_WHAT IS REQUIRED_
Convert every line of text in the rows below into a Markdown table with two columns, No. and Line, numbering the lines in order and omitting blank ones. Leave the pictures out of the table.
┄┄┄┄┄┄
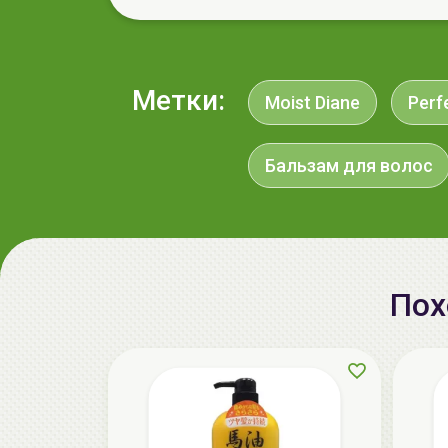
Метки:
Moist Diane
Perf
Бальзам для волос
Пох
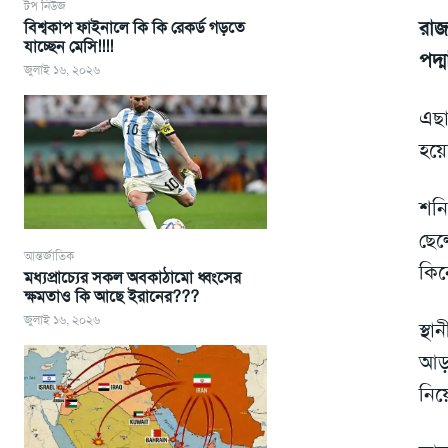
টপ নিউজ
রা
বিশ্বকাপ ফাইনালে কি কি রেকর্ড গড়তে
যাচ্ছেন মেসি!!!!
পদ্
জুলাই ১৬, ২০২৬
এছা
হয়ে
শনি
ছেল
আন্তর্জাতিক
কিন
মধ্যপ্রাচ্যের সকল অবকাঠামো ধ্বংসের
ক্ষমতাও কি আছে ইরানের???
জুলাই ১৬, ২০২৬
স্থ
আড়ত
নি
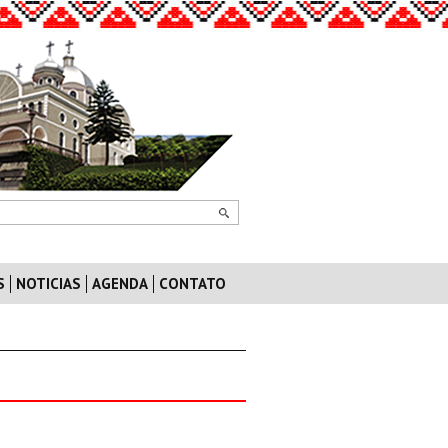
S
NOTICIAS
AGENDA
CONTATO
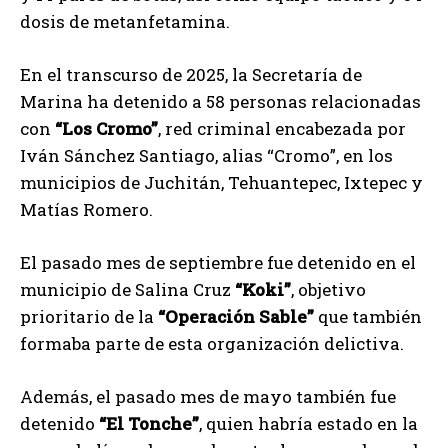
dosis de metanfetamina.
En el transcurso de 2025, la Secretaría de
Marina ha detenido a 58 personas relacionadas
con
“Los Cromo”
, red criminal encabezada por
Iván Sánchez Santiago, alias “Cromo”, en los
municipios de Juchitán, Tehuantepec, Ixtepec y
Matías Romero.
El pasado mes de septiembre fue detenido en el
municipio de Salina Cruz
“Koki”
, objetivo
prioritario de la
“Operación Sable”
que también
formaba parte de esta organización delictiva.
Además, el pasado mes de mayo también fue
detenido
“El Tonche”
, quien habría estado en la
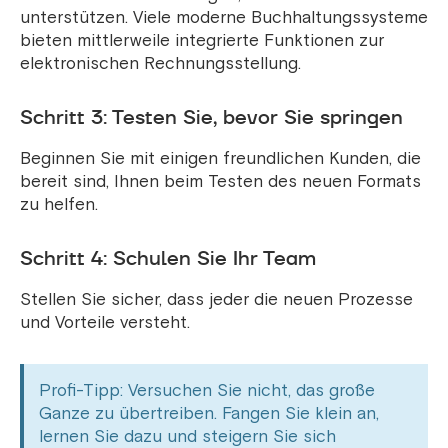
unterstützen. Viele moderne Buchhaltungssysteme
bieten mittlerweile integrierte Funktionen zur
elektronischen Rechnungsstellung.
Schritt 3: Testen Sie, bevor Sie springen
Beginnen Sie mit einigen freundlichen Kunden, die
bereit sind, Ihnen beim Testen des neuen Formats
zu helfen.
Schritt 4: Schulen Sie Ihr Team
Stellen Sie sicher, dass jeder die neuen Prozesse
und Vorteile versteht.
Profi-Tipp: Versuchen Sie nicht, das große
Ganze zu übertreiben. Fangen Sie klein an,
lernen Sie dazu und steigern Sie sich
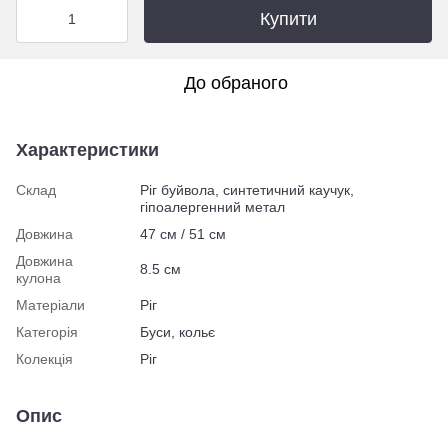
Купити
До обраного
Характеристики
Склад
Ріг буйвола, синтетичний каучук,
гіпоалергенний метал
Довжина
47 см / 51 см
Довжина
8.5 cм
кулона
Матеріали
Ріг
Категорія
Буси, кольє
Колекція
Ріг
Опис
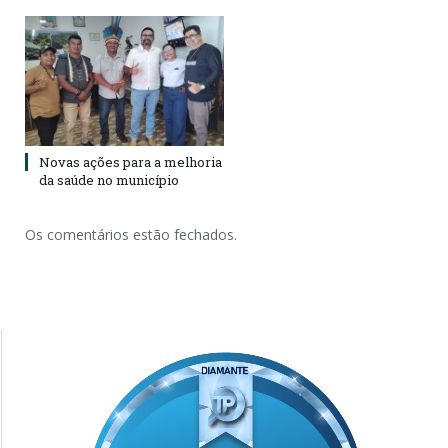
Novas ações para a melhoria
da saúde no município
Os comentários estão fechados.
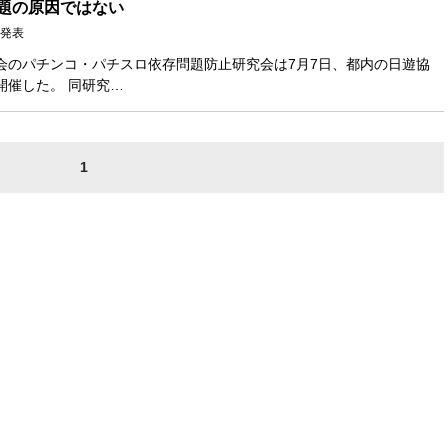
題の原因ではない
発表
会のパチンコ・パチスロ依存問題防止研究会は7月7日、都内の日遊協
開催した。 同研究…
1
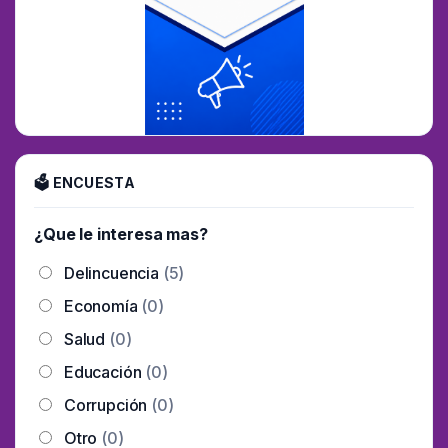
🗳 ENCUESTA
¿Que le interesa mas?
Delincuencia
(5)
Economía
(0)
Salud
(0)
Educación
(0)
Corrupción
(0)
Otro
(0)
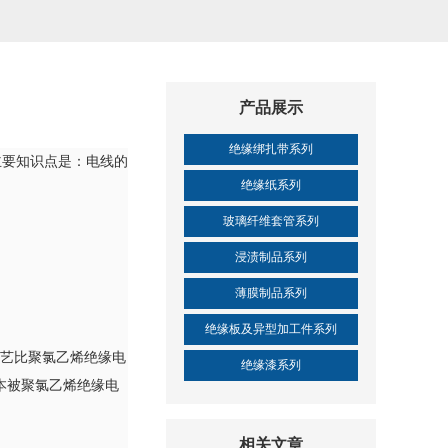
产品展示
绝缘绑扎带系列
主要知识点是：电线的
绝缘纸系列
玻璃纤维套管系列
浸渍制品系列
薄膜制品系列
绝缘板及异型加工件系列
工艺比聚氯乙烯绝缘电
绝缘漆系列
本被聚氯乙烯绝缘电
相关文章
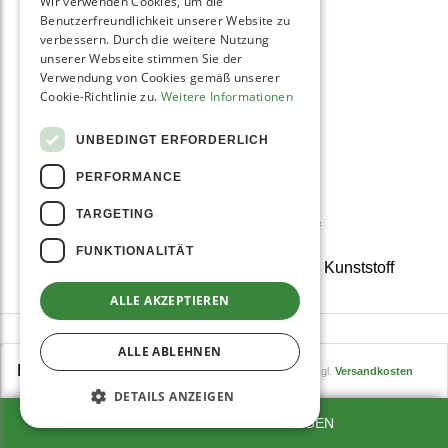
Wir verwenden Cookies, um die
Benutzerfreundlichkeit unserer Website zu
Press­kammer
verbessern. Durch die weitere Nutzung
unserer Webseite stimmen Sie der
1 Press­schnecke
Verwendung von Cookies gemäß unserer
Cookie-Richtlinie zu.
Weitere Informationen
Abstreifer
UNBEDINGT ERFORDERLICH
Feinsieb
PERFORMANCE
Grobsieb
TARGETING
Saftbehälter aus BPA-freiem Kunst­stoff
FUNKTIONALITÄT
Trester­auffang­behälter aus BPA-freiem Kunst­stoff
ALLE AKZEPTIEREN
Stopfer
Kleine Reinigungs­bürste
ALLE ABLEHNEN
469,00
EUR
599,00
inkl. MwSt., zzgl.
Versandkosten
Bedienungs­anleitung
DETAILS ANZEIGEN
SEHR GUT
(4.9 / 5)
aus
1105
Bewertungen bei: google.com, idealo.de, shopvote.de ⓘ
Hurom-Rezeptebuch mit 15 Saft­rezepten
ZUM WARENKORB HINZUFÜGEN
Informationen zur Echtheit der Bewertungen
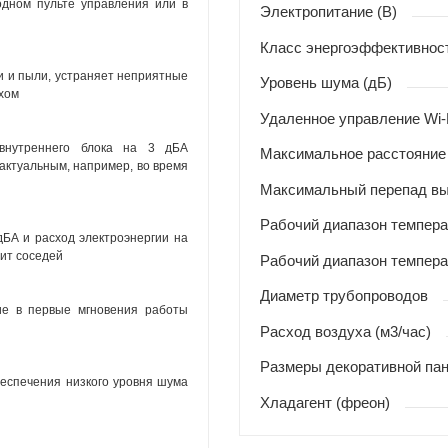
одном пульте управления или в
Электропитание (В)
Класс энергоэффективнос
и и пыли, устраняет неприятные
Уровень шума (дБ)
хом
Удаленное управление Wi-
внутреннего блока на 3 дБА
Максимальное расстояние 
 актуальным, например, во время
Максимальный перепад вы
Рабочий диапазон темпера
дБА и расход электроэнергии на
жит соседей
Рабочий диапазон темпера
Диаметр трубопроводов
ие в первые мгновения работы
Расход воздуха (м3/час)
Размеры декоративной пан
беспечения низкого уровня шума
Хладагент (фреон)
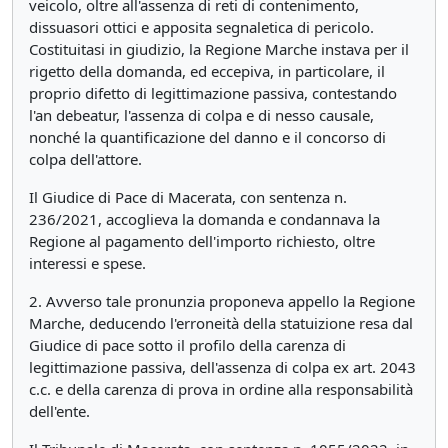
veicolo, oltre all'assenza di reti di contenimento,
dissuasori ottici e apposita segnaletica di pericolo.
Costituitasi in giudizio, la Regione Marche instava per il
rigetto della domanda, ed eccepiva, in particolare, il
proprio difetto di legittimazione passiva, contestando
l'an debeatur, l'assenza di colpa e di nesso causale,
nonché la quantificazione del danno e il concorso di
colpa dell'attore.
Il Giudice di Pace di Macerata, con sentenza n.
236/2021, accoglieva la domanda e condannava la
Regione al pagamento dell'importo richiesto, oltre
interessi e spese.
2. Avverso tale pronunzia proponeva appello la Regione
Marche, deducendo l'erroneità della statuizione resa dal
Giudice di pace sotto il profilo della carenza di
legittimazione passiva, dell'assenza di colpa ex art. 2043
c.c. e della carenza di prova in ordine alla responsabilità
dell'ente.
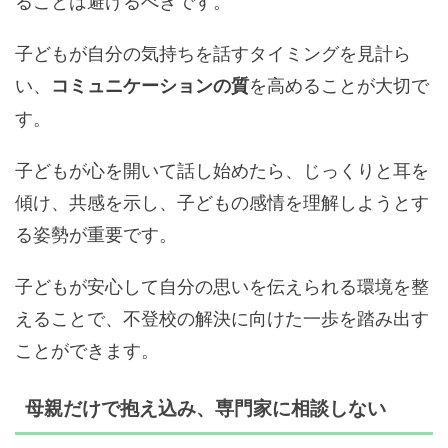
ることは避けるべきです。
子どもが自分の気持ちを話すタイミングを見計ら
い、
を高めることが大切で
コミュニケーションの質
す。
子どもが心を開いて話し始めたら、じっくりと耳を
傾け、共感を示し、子どもの感情を理解しようとす
る姿勢が重要です。
子どもが安心して自分の思いを伝えられる環境を整
えることで、不登校の解決に向けた一歩を踏み出す
ことができます。
母親だけで抱え込み、専門家に相談しない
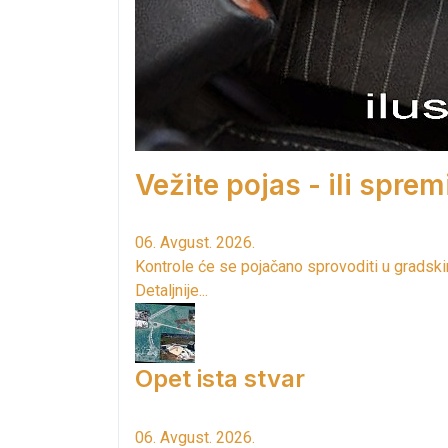
Vežite pojas - ili spre
06. Avgust. 2026.
Kontrole će se pojačano sprovoditi u grads
Detaljnije...
Opet ista stvar
06. Avgust. 2026.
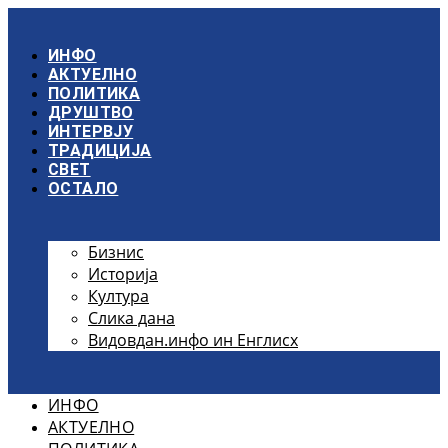
Скочите
на
садржај
ИНФО
АКТУЕЛНО
ПОЛИТИКА
ДРУШТВО
ИНТЕРВЈУ
ТРАДИЦИЈА
СВЕТ
ОСТАЛО
Бизнис
Историја
Култура
Слика дана
Видовдан.инфо ин Енглисх
ИНФО
АКТУЕЛНО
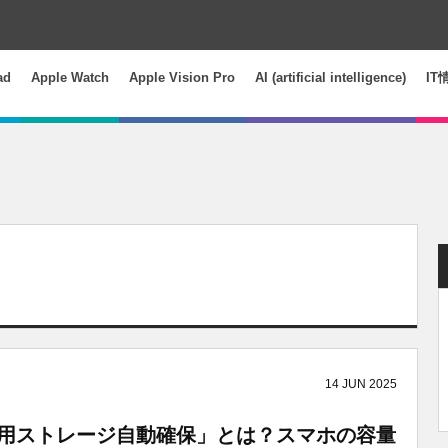
ad
Apple Watch
Apple Vision Pro
AI (artificial intelligence)
IT
14
JUN
2025
ート用ストレージ自動確保」とは？スマホの容量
┄┄┄┄┄┄
_SOLUTION BELOW_
| No. | Line |
|---|---|
| 1 | Метки: |
| 2 | Moist Diane |
| 3 | Perf |
| 4 | Бальзам для волос |
| 5 | Пох |
| 6 | টপ নিউজ |
| 7 | রা |
| 8 | বিশ্বকাপ ফাইনালে কি কি রেকর্ড গড়তে |
| 9 | যাচ্ছেন মেসি!!!! |
| 10 | পদ্ |
| 11 | জুলাই ১৬, ২০২৬ |
| 12 | এছা |
| 13 | হয়ে |
| 14 | শনি |
| 15 | ছেল |
| 16 | আন্তর্জাতিক |
| 17 | কিন |
| 18 | মধ্যপ্রাচ্যের সকল অবকাঠামো ধ্বংসের |
| 19 | ক্ষমতাও কি আছে ইরানের??? |
| 20 | জুলাই ১৬, ২০২৬ |
| 21 | স্থ |
| 22 | আড়ত |
| 23 | নি |
| 24 | S |
| 25 | NOTICIAS |
| 26 | AGENDA |
| 27 | CONTATO |
| 28 | dosis de metanfetamina. |
| 29 | En el transcurso de 2025, la Secretaría de |
| 30 | Marina ha detenido a 58 personas relacionadas |
| 31 | con |
| 32 | “Los Cromo” |
| 33 | , red criminal encabezada por |
| 34 | Iván Sánchez Santiago, alias “Cromo”, en los |
| 35 | municipios de Juchitán, Tehuantepec, Ixtepec y |
| 36 | Matías Romero. |
| 37 | El pasado mes de septiembre fue detenido en el |
| 38 | municipio de Salina Cruz |
| 39 | “Koki” |
| 40 | , objetivo |
| 41 | prioritario de la |
| 42 | “Operación Sable” |
| 43 | que también |
| 44 | formaba parte de esta organización delictiva. |
| 45 | Además, el pasado mes de mayo también fue |
| 46 | detenido |
| 47 | “El Tonche” |
| 48 | , quien habría estado en la |
| 49 | unterstützen. Viele moderne Buchhaltungssysteme |
| 50 | bieten mittlerweile integrierte Funktionen zur |
| 51 | elektronischen Rechnungsstellung. |
| 52 | Schritt 3: Testen Sie, bevor Sie springen |
| 53 | Beginnen Sie mit einigen freundlichen Kunden, die |
| 54 | bereit sind, Ihnen beim Testen des neuen Formats |
| 55 | zu helfen. |
| 56 | Schritt 4: Schulen Sie Ihr Team |
| 57 | Stellen Sie sicher, dass jeder die neuen Prozesse |
| 58 | und Vorteile versteht. |
| 59 | Profi-Tipp: Versuchen Sie nicht, das große |
| 60 | Ganze zu übertreiben. Fangen Sie klein an, |
| 61 | lernen Sie dazu und steigern Sie sich |
| 62 | Купити |
| 63 | До обраного |
| 64 | Характеристики |
| 65 | Склад |
| 66 | Ріг буйвола, синтетичний каучук, |
| 67 | гіпоалергенний метал |
| 68 | Довжина |
| 69 | 47 см / 51 см |
| 70 | Довжина |
| 71 | 8.5 cм |
| 72 | кулона |
| 73 | Матеріали |
| 74 | Ріг |
| 75 | Категорія |
| 76 | Буси, кольє |
| 77 | Колекція |
| 78 | Ріг |
| 79 | Опис |
| 80 | Novas ações para a melhoria |
| 81 | da saúde no município |
| 82 | Os comentários estão fechados. |
| 83 | 題の原因ではない |
| 84 | 発表 |
| 85 | 会のパチンコ・パチスロ依存問題防止研究会は7月7日、都内の日遊協 |
| 86 | 開催した。 同研究… |
| 87 | 1 |
| 88 | 🗳 ENCUESTA |
| 89 | ¿Que le interesa mas? |
| 90 | Delincuencia |
| 91 | (5) |
| 92 | Economía |
| 93 | (0) |
| 94 | Salud |
| 95 | (0) |
| 96 | Educación |
| 97 | (0) |
| 98 | Corrupción |
| 99 | (0) |
| 100 | Otro |
| 101 | (0) |
| 102 | 产品展示 |
| 103 | 绝缘绑扎带系列 |
| 104 | 主要知识点是：电线的 |
| 105 | 绝缘纸系列 |
| 106 | 玻璃纤维套管系列 |
| 107 | 浸渍制品系列 |
| 108 | 薄膜制品系列 |
| 109 | 绝缘板及异型加工件系列 |
| 110 | 工艺比聚氯乙烯绝缘电 |
| 111 | 绝缘漆系列 |
| 112 | 本被聚氯乙烯绝缘电 |
| 113 | 相关文章 |
| 114 | Wir verwenden Cookies, um die |
| 115 | Benutzerfreundlichkeit unserer Website zu |
| 116 | Press­kammer |
| 117 | verbessern. Durch die weitere Nutzung |
| 118 | unserer Webseite stimmen Sie der |
| 119 | 1 Press­schnecke |
| 120 | Verwendung von Cookies gemäß unserer |
| 121 | Cookie-Richtlinie zu. |
| 122 | Weitere Informationen |
| 123 | Abstreifer |
| 124 | UNBEDINGT ERFORDERLICH |
| 125 | Feinsieb |
| 126 | PERFORMANCE |
| 127 | Grobsieb |
| 128 | TARGETING |
| 129 | Saftbehälter aus BPA-freiem Kunst­stoff |
| 130 | FUNKTIONALITÄT |
| 131 | Trester­auffang­behälter aus BPA-freiem Kunst­stoff |
| 132 | ALLE AKZEPTIEREN |
| 133 | Stopfer |
| 134 | Kleine Reinigungs­bürste |
| 135 | ALLE ABLEHNEN |
| 136 | 469,00 |
| 137 | EUR |
| 138 | 599,00 |
| 139 | inkl. MwSt., zzgl. |
| 140 | Versandkosten |
| 141 | Bedienungs­anleitung |
| 142 | DETAILS ANZEIGEN |
| 143 | SEHR GUT |
| 144 | (4.9 / 5) |
| 145 | aus |
| 146 | 1105 |
| 147 | Bewertungen bei: google.com, idealo.de, shopvote.de ⓘ |
| 148 | Hurom-Rezeptebuch mit 15 Saft­rezepten |
| 149 | ZUM WARENKORB HINZUFÜGEN |
| 150 | Informationen zur Echtheit der Bewertungen |
| 151 | одном пульте управления или в |
| 152 | Электропитание (В) |
| 153 | Класс энергоэффективнос |
| 154 | и и пыли, устраняет неприятные |
| 155 | Уровень шума (дБ) |
| 156 | хом |
| 157 | Удаленное управление Wi- |
| 158 | внутреннего блока на 3 дБА |
| 159 | Максимальное расстояние  |
| 160 |  актуальным, например, во время |
| 161 | Максимальный перепад вы |
| 162 | Рабочий диапазон темпера |
| 163 | дБА и расход электроэнергии на |
| 164 | жит соседей |
| 165 | Рабочий диапазон темпера |
| 166 | Диаметр трубопроводов |
| 167 | ие в первые мгновения работы |
| 168 | Расход воздуха (м3/час) |
| 169 | Размеры декоративной пан |
| 170 | беспечения низкого уровня шума |
| 171 | Хладагент (фреон) |
| 172 | veicolo, oltre all'assenza di reti di contenimento, |
| 173 | dissuasori ottici e apposita segnaletica di pericolo. |
| 174 | Costituitasi in giudizio, la Regione Marche instava per il |
| 175 | rigetto della domanda, ed eccepiva, in particolare, il |
| 176 | proprio difetto di legittimazione passiva, contestando |
| 177 | l'an debeatur, l'assenza di colpa e di nesso causale, |
| 178 | nonché la quantificazione del danno e il concorso di |
| 179 | colpa dell'attore. |
| 180 | Il Giudice di Pace di Macerata, con sentenza n. |
| 181 | 236/2021, accoglieva la domanda e condannava la |
| 182 | Regione al pagamento dell'importo richiesto, oltre |
| 183 | interessi e spese. |
| 184 | 2. Avverso tale pronunzia proponeva appello la Regione |
| 185 | Marche, deducendo l'erroneità della statuizione resa dal |
| 186 | Giudice di pace sotto il profilo della carenza di |
| 187 | legittimazione passiva, dell'assenza di colpa ex art. 2043 |
| 188 | c.c. e della carenza di prova in ordine alla responsabilità |
| 189 | dell'ente. |
| 190 | ることは避けるべきです。 |
| 191 | 子どもが自分の気持ちを話すタイミングを見計ら |
| 192 | い、 |
| 193 | を高めることが大切で |
| 194 | コミュニケーションの質 |
| 195 | す。 |
| 196 | 子どもが心を開いて話し始めたら、じっくりと耳を |
| 197 | 傾け、共感を示し、子どもの感情を理解しようとす |
| 198 | る姿勢が重要です。 |
| 199 | 子どもが安心して自分の思いを伝えられる環境を整 |
| 200 | えることで、不登校の解決に向けた一歩を踏み出す |
| 201 | ことができます。 |
| 202 | 母親だけで抱え込み、専門家に相談しない |
| 203 | Vežite pojas - ili spre |
| 204 | 06. Avgust. 2026. |
| 205 | Kontrole će se pojačano sprovoditi u grads |
| 206 | Detaljnije... |
| 207 | Opet ista stvar |
| 208 | 06. Avgust. 2026. |
| 209 | Скочите |
| 210 | на |
| 211 | садржај |
| 212 | ИНФО |
| 213 | АКТУЕЛНО |
| 214 | ПОЛИТИКА |
| 215 | ДРУШТВО |
| 216 | ИНТЕРВЈУ |
| 217 | ТРАДИЦИЈА |
| 218 | СВЕТ |
| 219 | ОСТАЛО |
| 220 | Бизнис |
| 221 | Историја |
| 222 | Култура |
| 223 | Слика дана |
| 224 | Видовдан.инфо ин Енглисх |
| 225 | ИНФО |
| 226 | АКТУЕЛНО |
| 227 | ad |
| 228 | Apple Watch |
| 229 | Apple Vision Pro |
| 230 | AI (artificial intelligence) |
| 231 | IT |
| 232 | 14 |
| 233 | JUN |
| 234 | 2025 |
| 235 | ート用ストレージ自動確保」とは？スマホの容量 |